I made this image last year (or maybe it was two years ago?) and I just found it on dropbox. Look at how happy I am.
I keep feeling like there's a cost to everything. I have always understood that you can't go one day without being encompassed by choices that will yield consequences, but it sucks when you can really feel it. Or to be precise with my words, it's discouraging when you feel weighed down by thinking about avoiding bad consequences. I think if I were my therapist, I'd say something to the effect of, "Well, how do you think you could reframe that so that it feels less discouraging?"
To which I'd respond, "Sometimes it's okay to just be overwhelmed and use thinking errors, okay? And I know you're going to say next(!)--"

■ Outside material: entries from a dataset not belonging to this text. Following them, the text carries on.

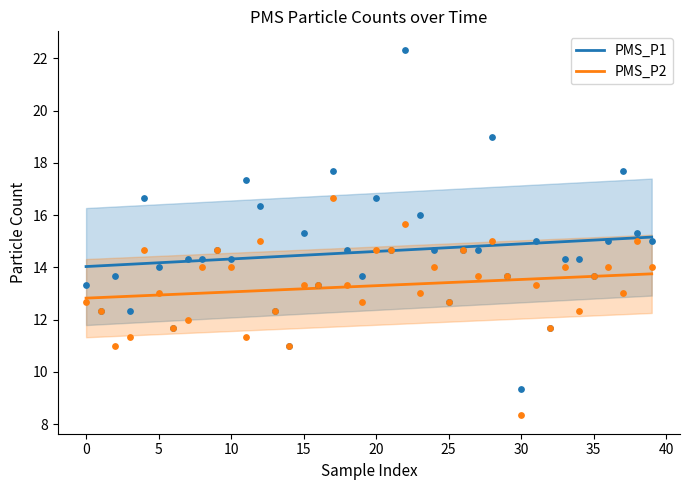

Is the value of PMS_P2 at 32 greater than the value of PMS_P1 at 21?

No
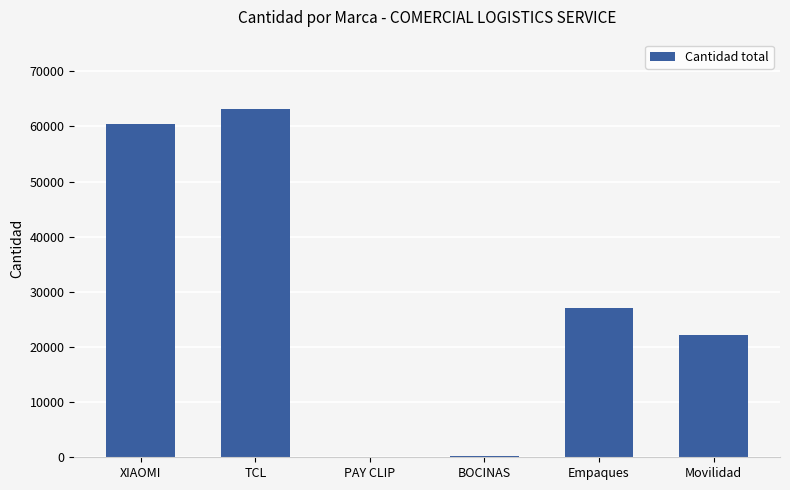

How many series are shown in this chart?

1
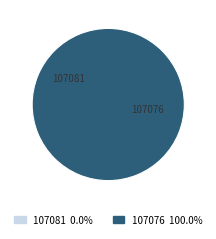

Which category accounts for the majority?

107076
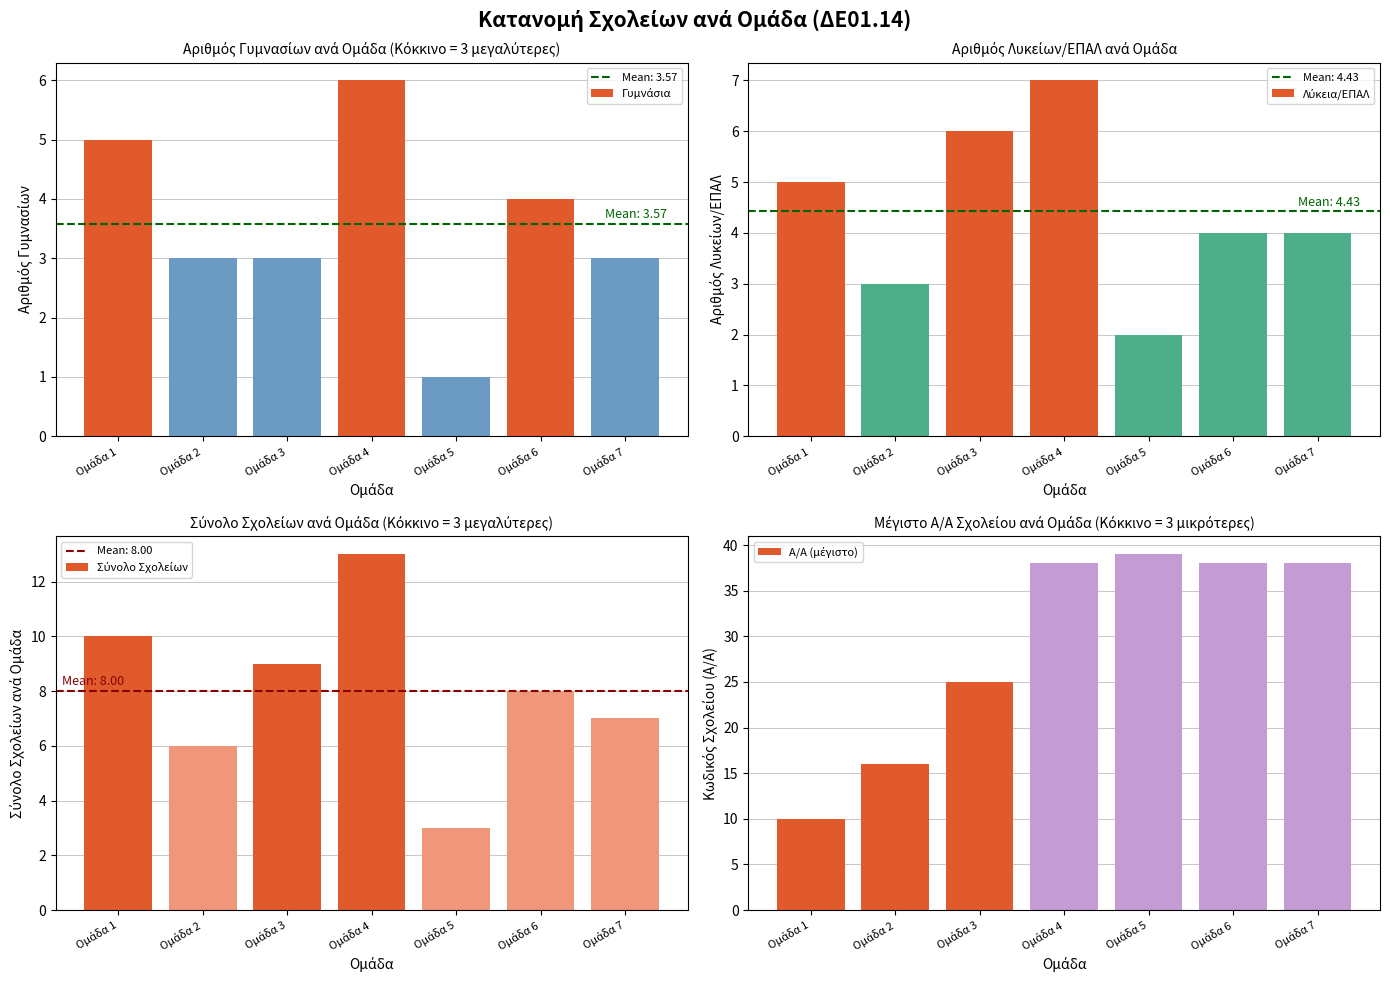

Which has a higher value, Ομάδα 5 or Ομάδα 2?

Ομάδα 2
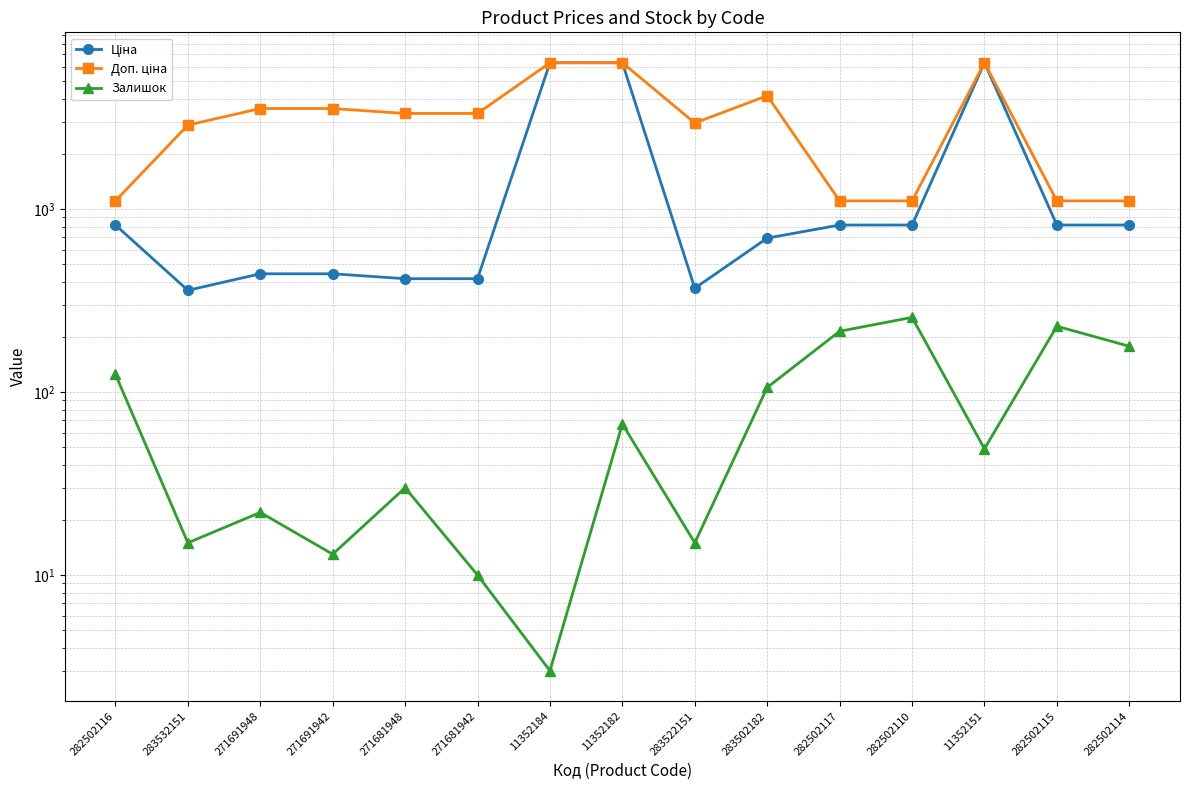

True or false: Доп. ціна has a value of 374.2 at 282502115.

False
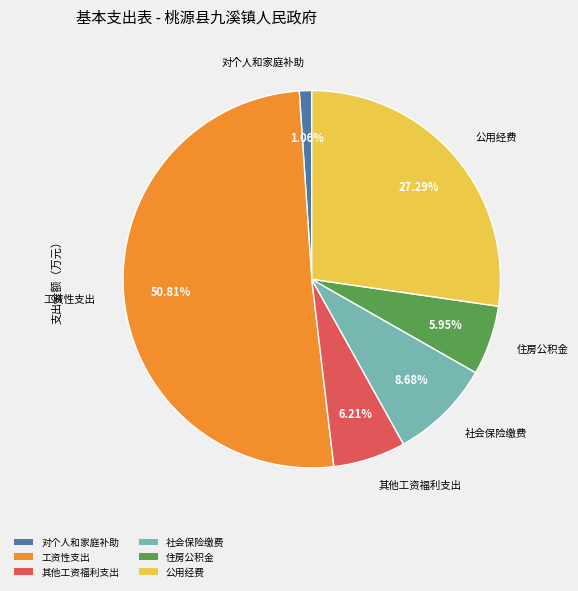

Which has a higher value, 工资性支出 or 对个人和家庭补助?

工资性支出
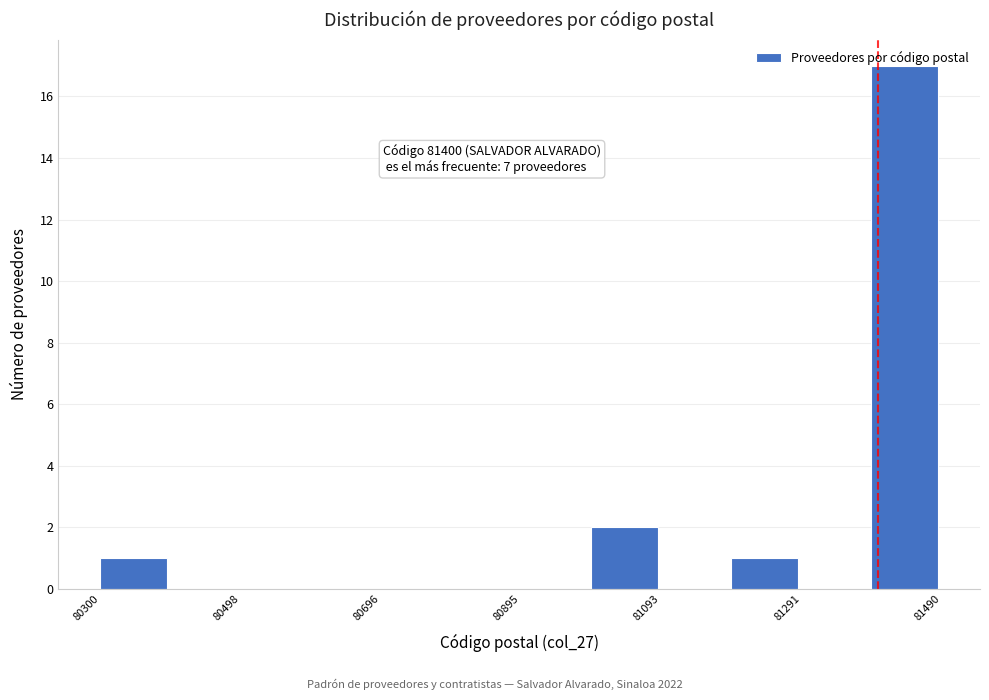

Which range on the x-axis has the tallest bar?

81400 to 81500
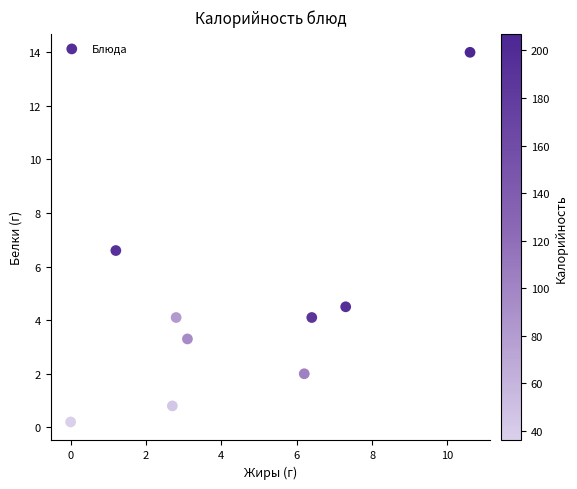

What Y value in the scatter plot is closest to 7?

6.6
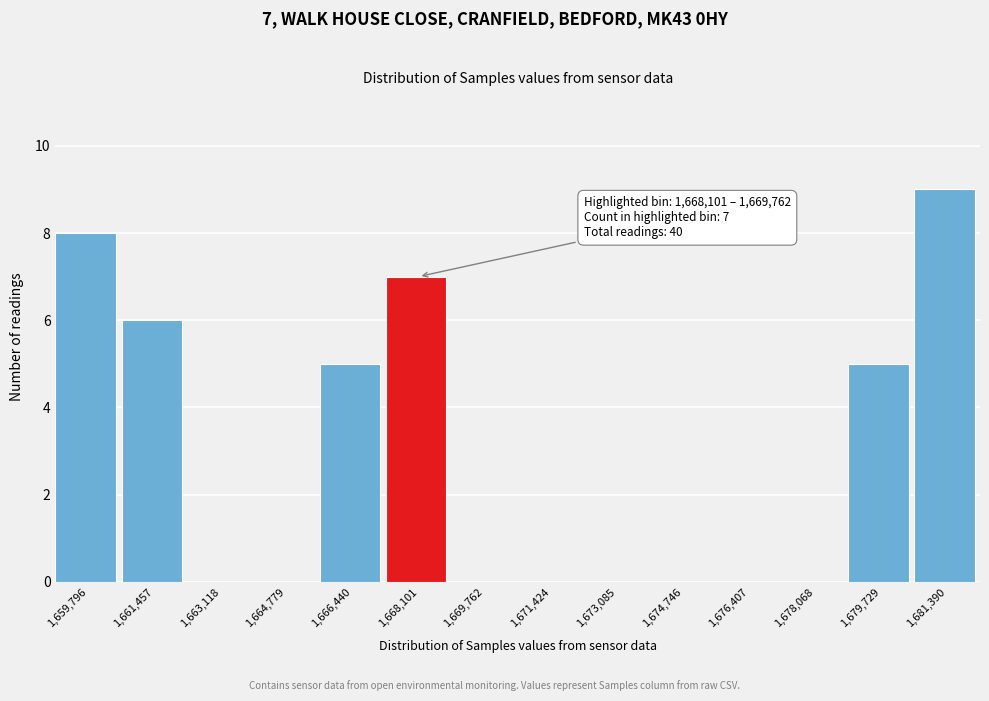

Reading left to right, transcribe all the data shown in this chart.

1,659,796=8	1,661,457=6	1,663,118=0	1,664,779=0	1,666,440=5	1,668,101=7	1,669,762=0	1,671,424=0	1,673,085=0	1,674,746=0	1,676,407=0	1,678,068=0	1,679,729=5	1,681,390=9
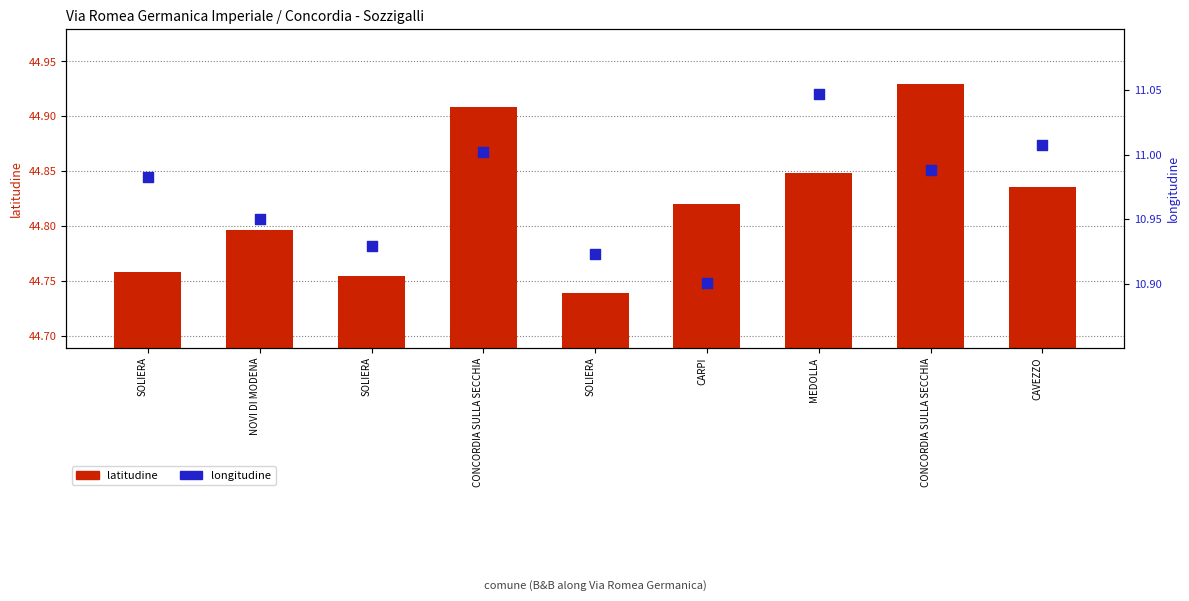

Is the value of longitudine at NOVI DI MODENA greater than the value of latitudine at CARPI?

No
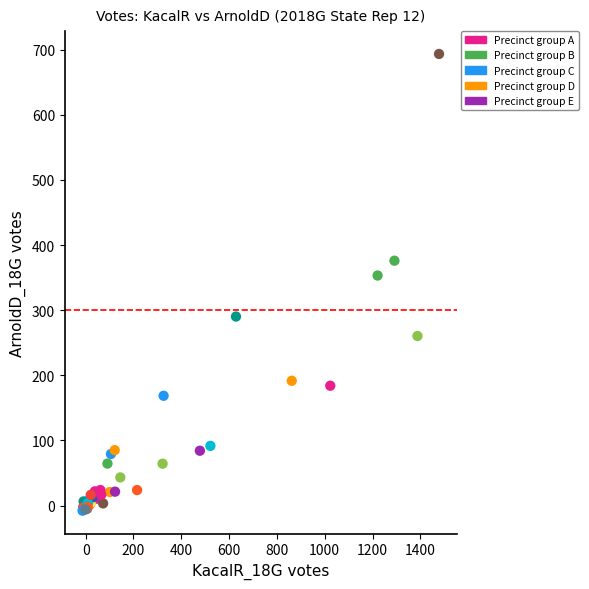

What Y value in the scatter plot is closest to 342?

353.2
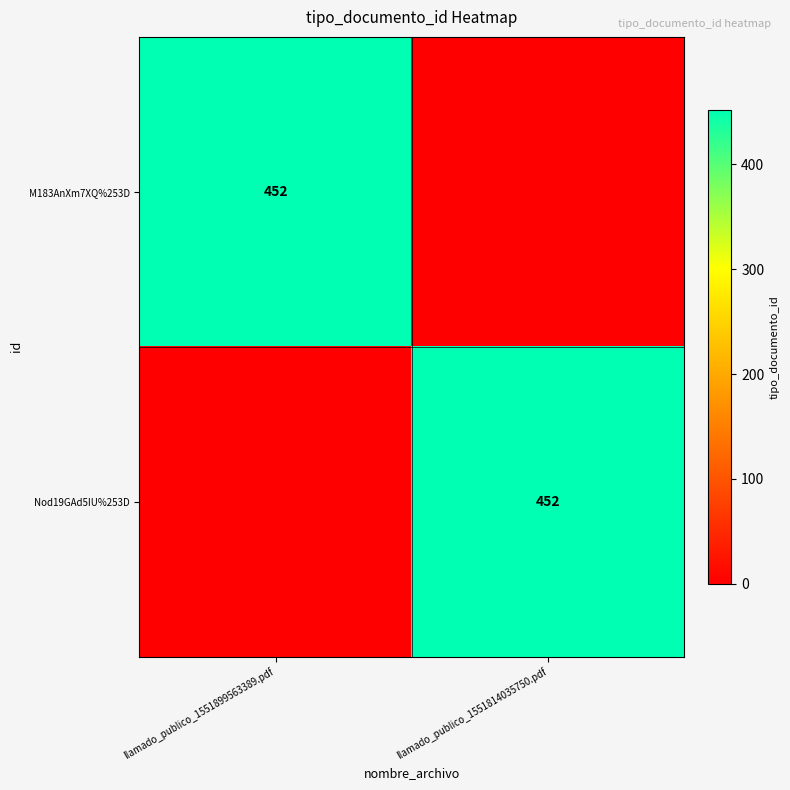

Is it true that M183AnXm7XQ%253D equals 452 at llamado_publico_1551899563389.pdf?

True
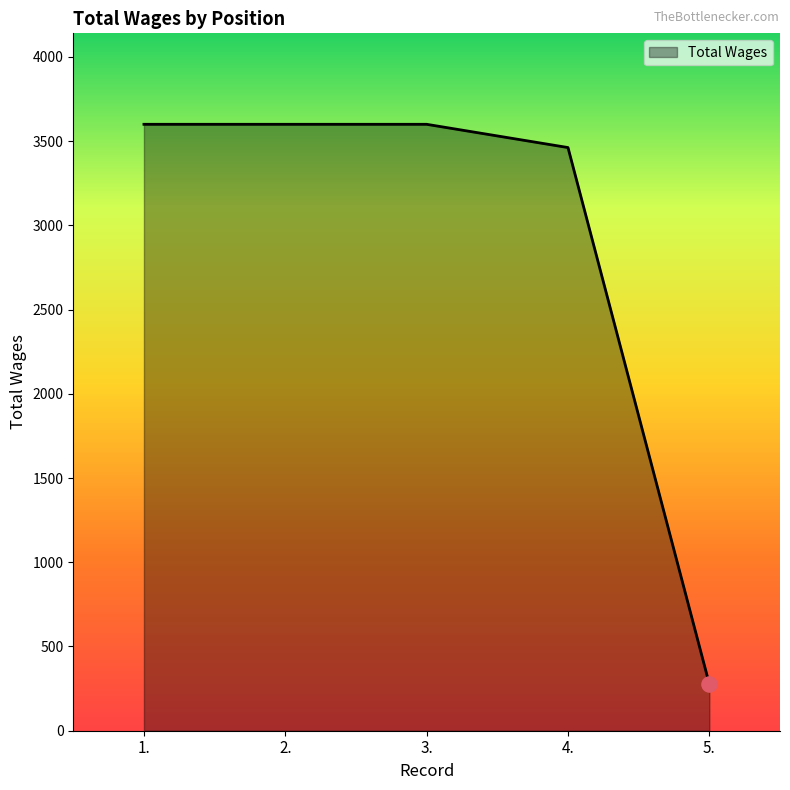

Approximately how many times larger is the value at 1. compared to 3.?

1.0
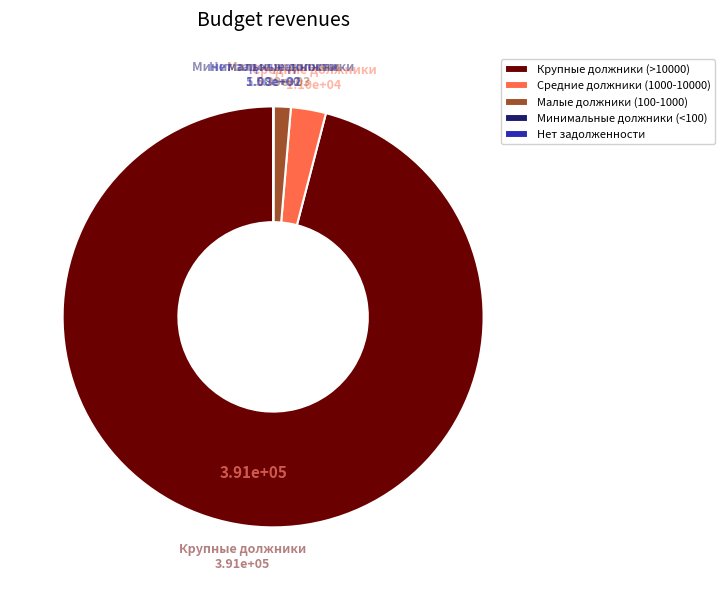

True or false: Малые должники (100-1000) accounts for 1% of the total.

True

"Sure it's okay to feel overwhelmed, but have thinking errors ever truly been helpful to you? Sometimes thinking errors can be the pathway to feeling overwh--"
"Shut up!"
I had this dream where I was in a collapsing building and I barely made it out alive. We held a banquet for all the survivors. Then as we were toasting to our survival (in a fancy building with huge windows with a great view to a war swept world outside), the toaster stopped to look out the north window. We all followed his eyes and saw planes flying upside down with dead passengers crashing into buildings all around us. One of those buildings was a tent that held medical personnel rescuing others from collapsing buildings. I didn't even feel panic about dying soon. I just felt this weight of despair that woke me up and it has lingered with me all day.